Now do I patiently explain to the guy that, while I feel utterly terrible and totally responsible for his ban, I DO in fact understand the concept of a proxy server. But does HE understand what it means when index.pl is loaded from his IP every 15 seconds for 48 hours? Does HE understand that this is NOT a proxy server, but instead this is in fact some nitwit who thought he'd bang out a 20 line perl script to alert him to web updates on Slashdot?

What it comes down to, is that it is relatively easy to tell the difference between Proxy Servers and IPs. In fact, I can even make a pretty good guess at the number of users behind the larger proxy servers. And there are dozens of large proxy servers that hit Slashdot. Some of them are 100+ users. We've gone so far as to add code that lets us identify known proxy servers so that our scripts that detect robots and DoS attacks can be aware of known proxy servers and cut them some slack when trying to decide who to ban and who not to ban. The next step would be to have software determine automatically if an IP is a proxy server or just a guy.

But MOST of the time, the ban is temporary. The error message explains that the ban is temporary. But I still get these freaked out sysadmins emailing me who can't just wait a couple hours for the ban to go away on it's own... provided they stop running whatever software it is that is clearly beating the crap out of our server.

Please note that none of this is from any particular guy... It's just random splicings of different emails I get each day.

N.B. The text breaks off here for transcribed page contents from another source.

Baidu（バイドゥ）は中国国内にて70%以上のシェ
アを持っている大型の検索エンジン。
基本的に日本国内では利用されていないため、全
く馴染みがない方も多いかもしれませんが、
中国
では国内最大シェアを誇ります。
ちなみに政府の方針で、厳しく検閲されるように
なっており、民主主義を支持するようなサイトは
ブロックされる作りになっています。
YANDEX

Most of our "Abuses" are unintentional. A user doesn't understand that setting their RSS headline reader to refresh every 60 seconds means that they are going to load that page 1500 times today. Now we have 100,000 readers loading RSS... do we really need a couple hundred of them to load millions more than the other 99,000? Especially not when these headline files update every 30 minutes, and loading faster is just wasting resources on both ends!

Allright, remember that meeting I mentioned at the start of this journal entry? It's like 5 minutes closer now and I still haven't compiled my notes.... I really should take care of that ;)

Udall's Fourth Law: Any change or reform you make is going to have consequences you don't like.